Anyone in the London literary scene who hustled cards on the side seems to have a story about running into Amis in a poker game or watching him play high-stakes Scrabble with people like Salman Rushdie.

Amis appears from time to time in Victoria Coren’s poker biography For Richer, For Poorer (when he appears, so does that imitative style).

he recounts his painfully short run in the 2006 World Series of Poker

He played cards with David Mamet for a GQ article. His quotes adorn the cover of Anthony Holden’s Bigger Deal. In his essay Losing In Vegas, he recounts his painfully short run in the 2006 World Series of Poker.

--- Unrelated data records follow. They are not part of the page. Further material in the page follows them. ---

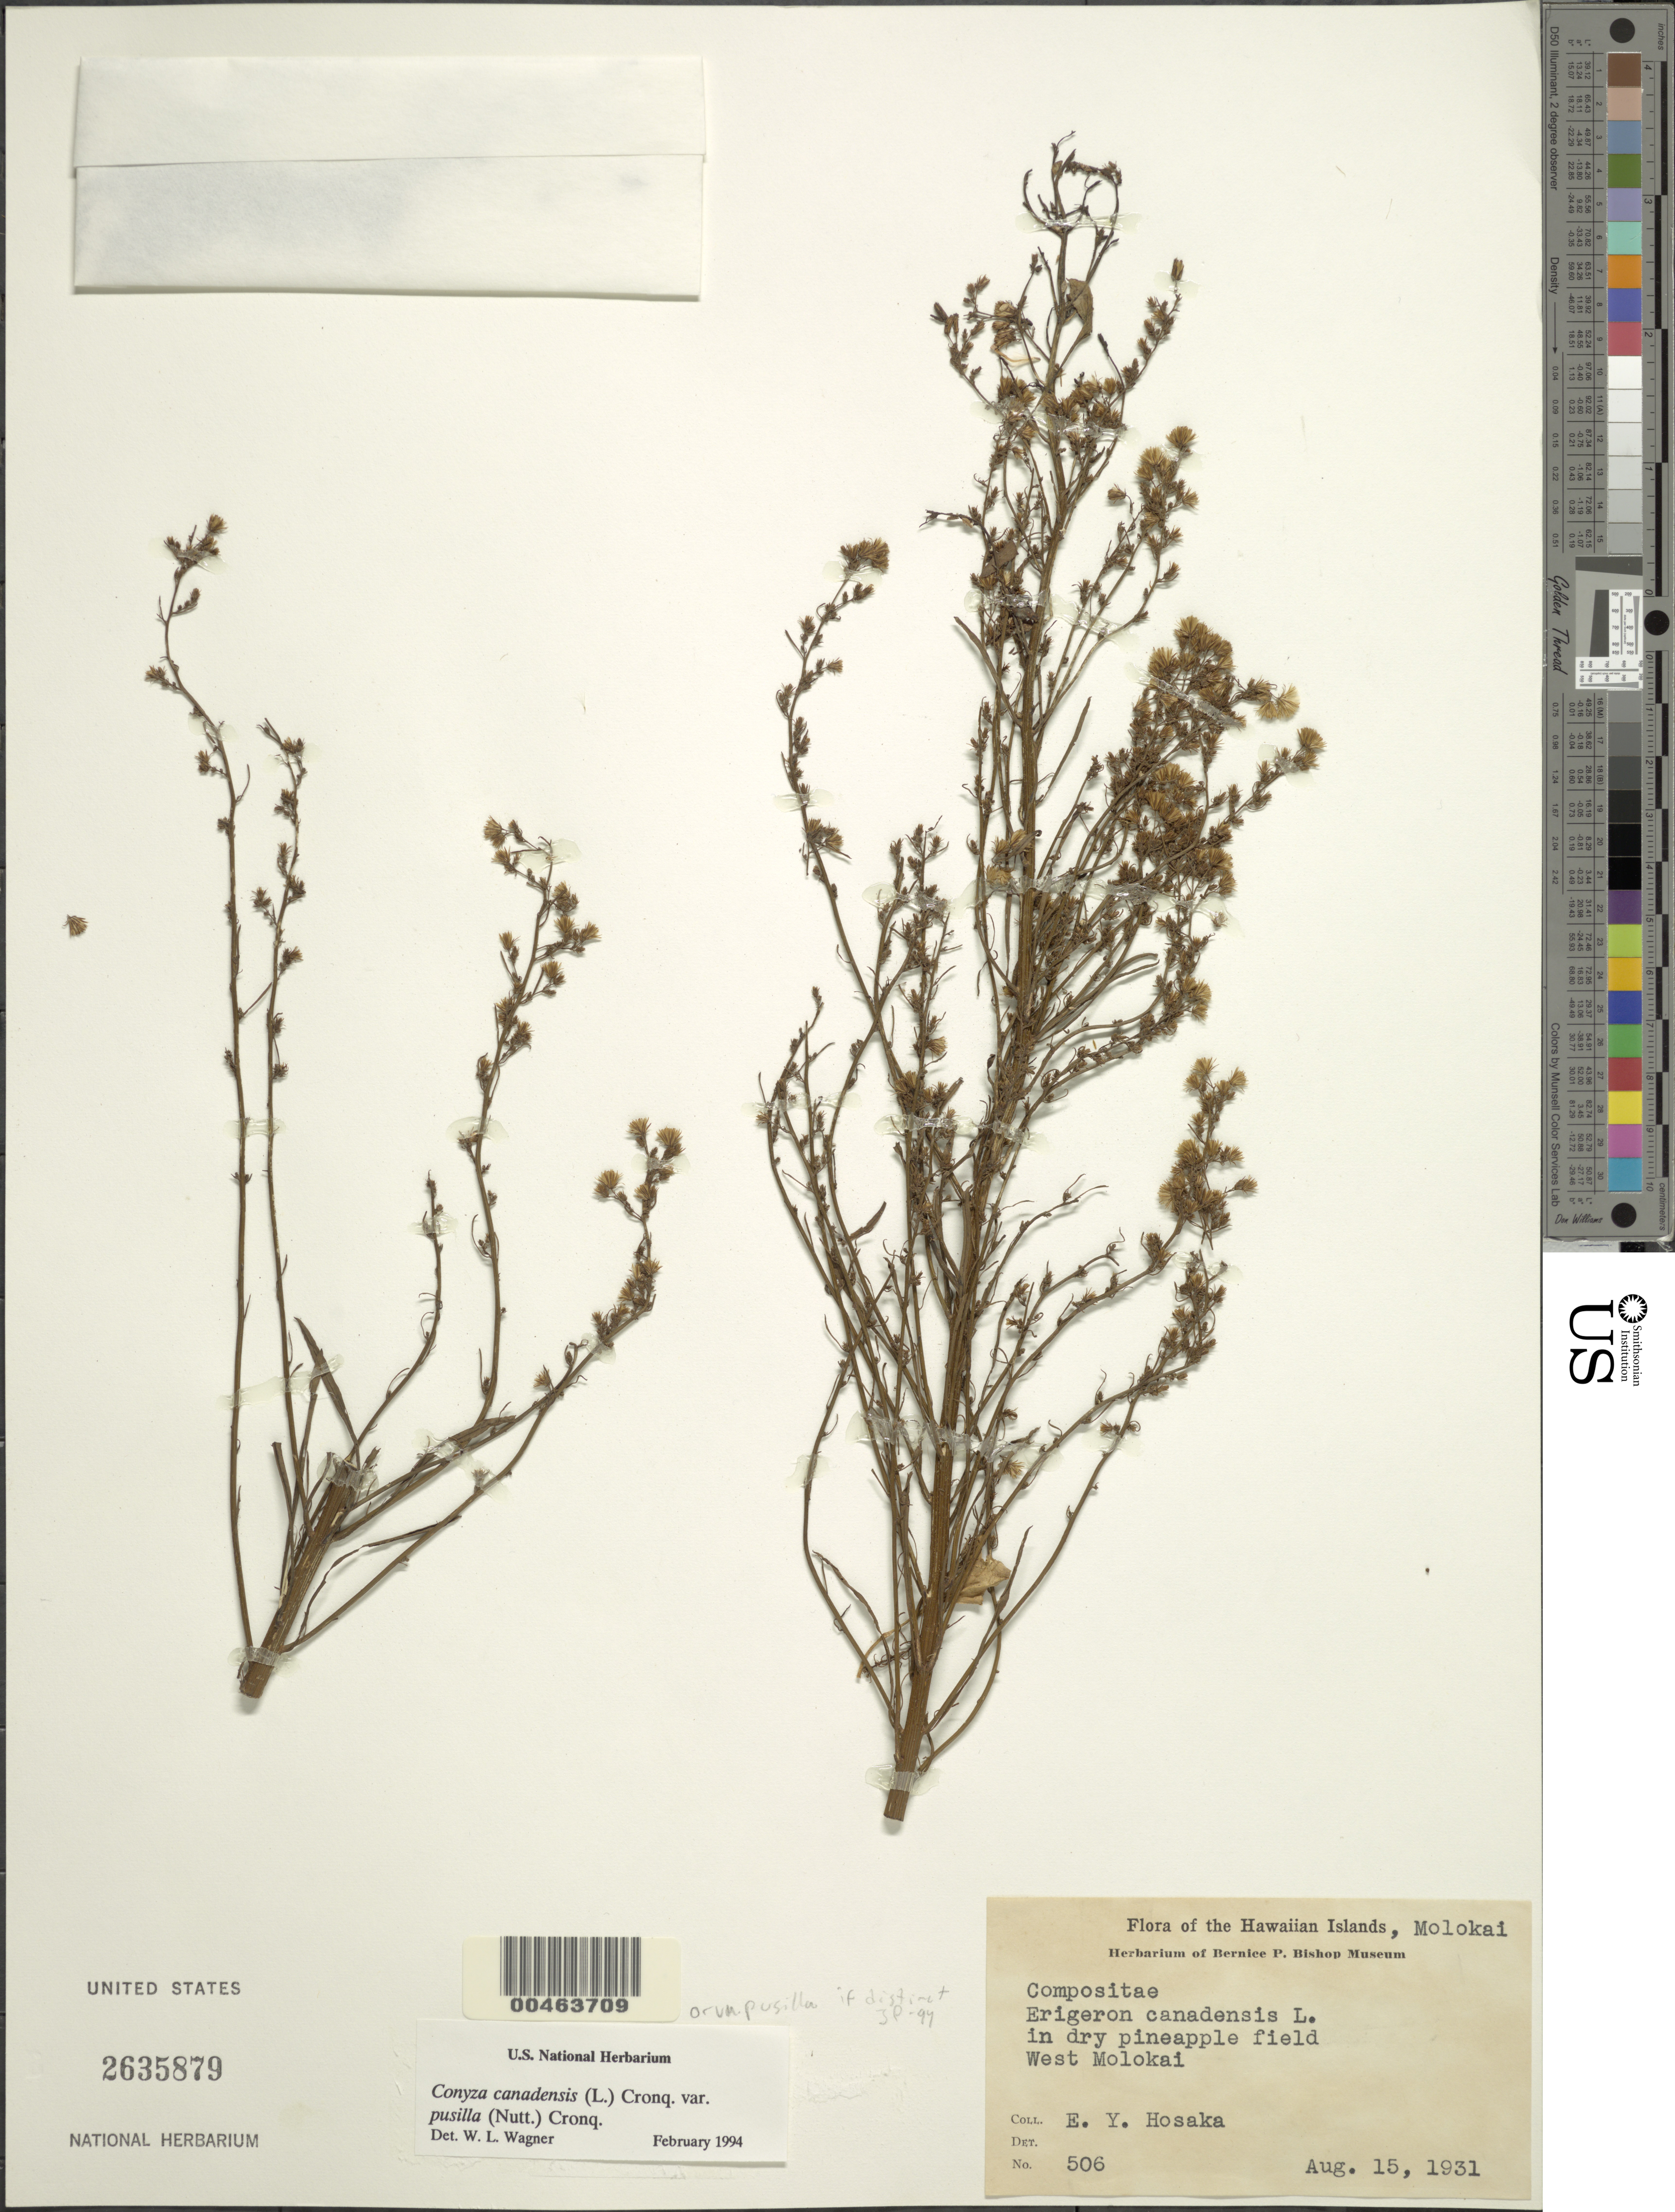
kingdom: Plantae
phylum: Tracheophyta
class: Magnoliopsida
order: Asterales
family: Asteraceae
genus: Erigeron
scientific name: Erigeron canadensis var. pusillus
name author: (Nutt.) Bolvin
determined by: Wagner, W. L., (BOT), Smithsonian Institution - National Museum of Natural History (UNITED STATES)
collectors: E. Y. Hosaka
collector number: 506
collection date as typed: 15 Aug 1931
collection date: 1931-08-15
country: United States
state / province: Hawaii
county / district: Maui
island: Moloka'i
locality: West Molokai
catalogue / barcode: US 2635879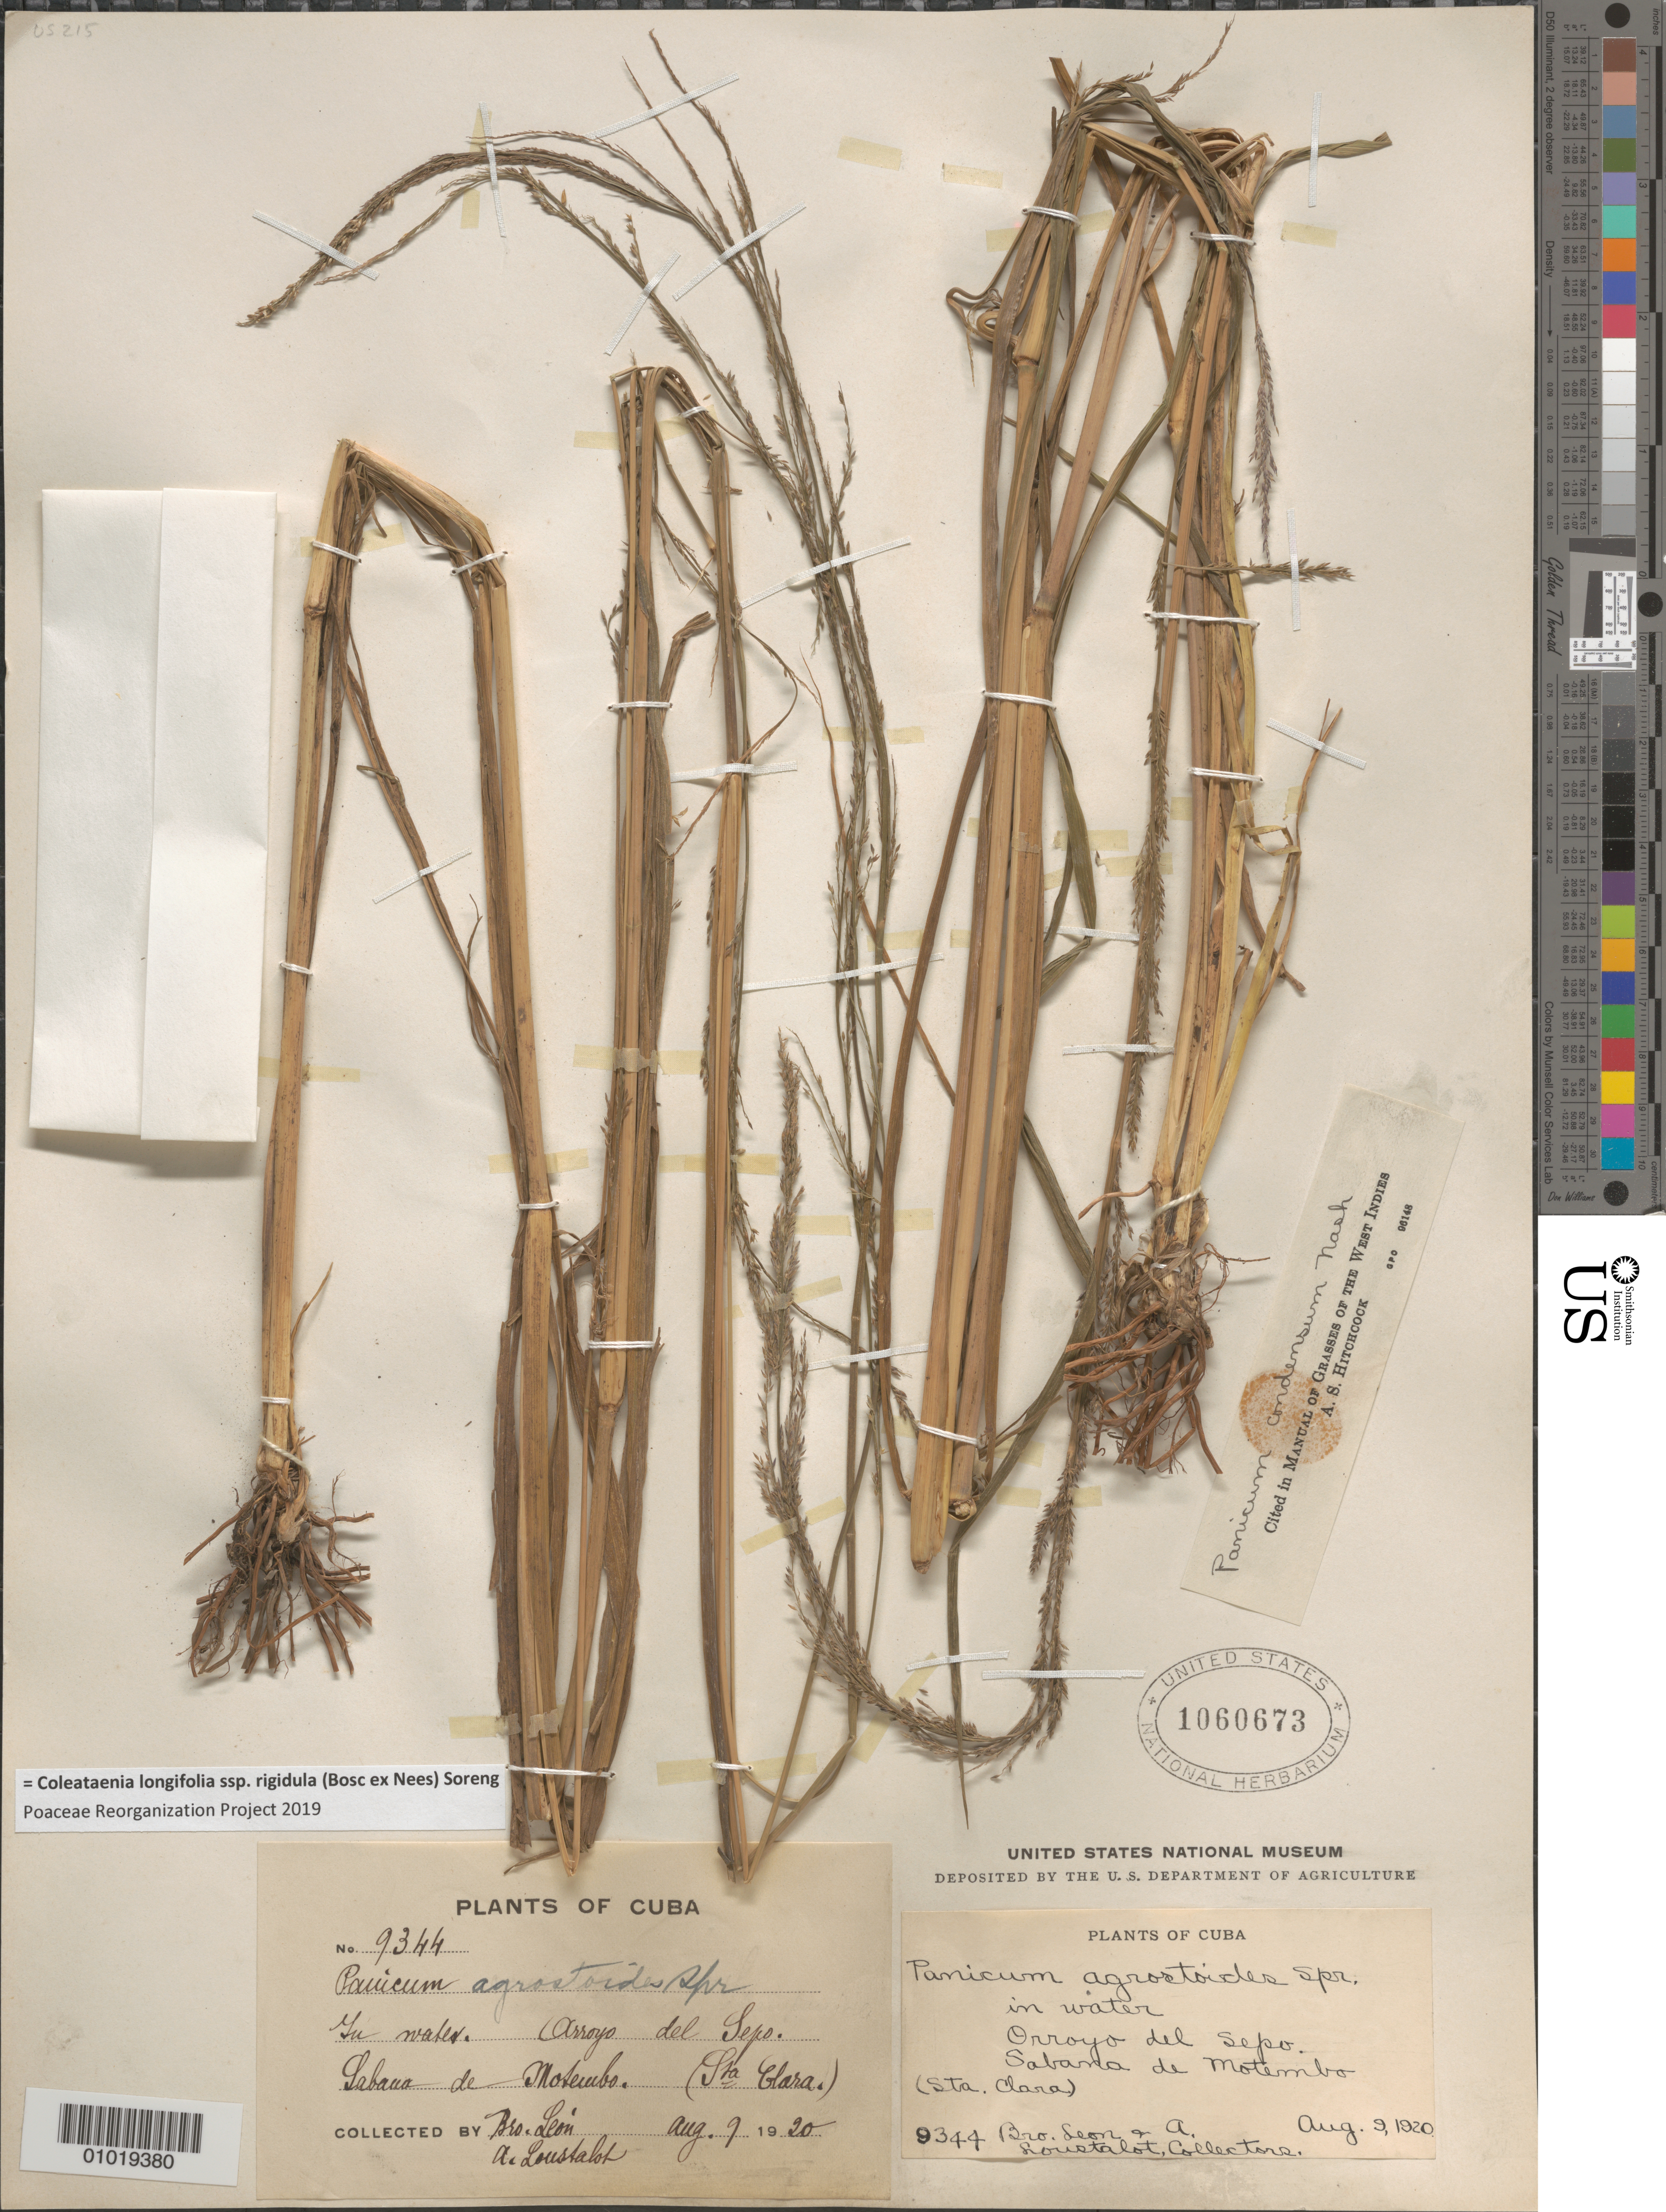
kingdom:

Coren, Alvarez, Holden, and Amis appeared together in 2000 on the first-ever televised celebrity poker game. Late Night Poker, with its early iteration of the hole-cam, invited along Stephen Fry, Patrick Marber, and Ricky Gervais to join them.

Goodbye to all that

Losing In Vegas ends with a fantasy of going pro at a seedy Las Vegan cardroom:

“I can see myself at the bar, enjoying a second skull-chilling margarita and a fajita (but where in Christs name is the whole enchilada?) before I head off to work. Some outfit called the D-Cup Divas would be warming up on the trampoline. And Id tell anyone whod listen about the day I caught four hours of rags at a World Series that was mine for the taking.”

The list of people whose bad beat stories I would volunteer to listen to was pretty damn short.

As of Friday evening, it shrank to zero.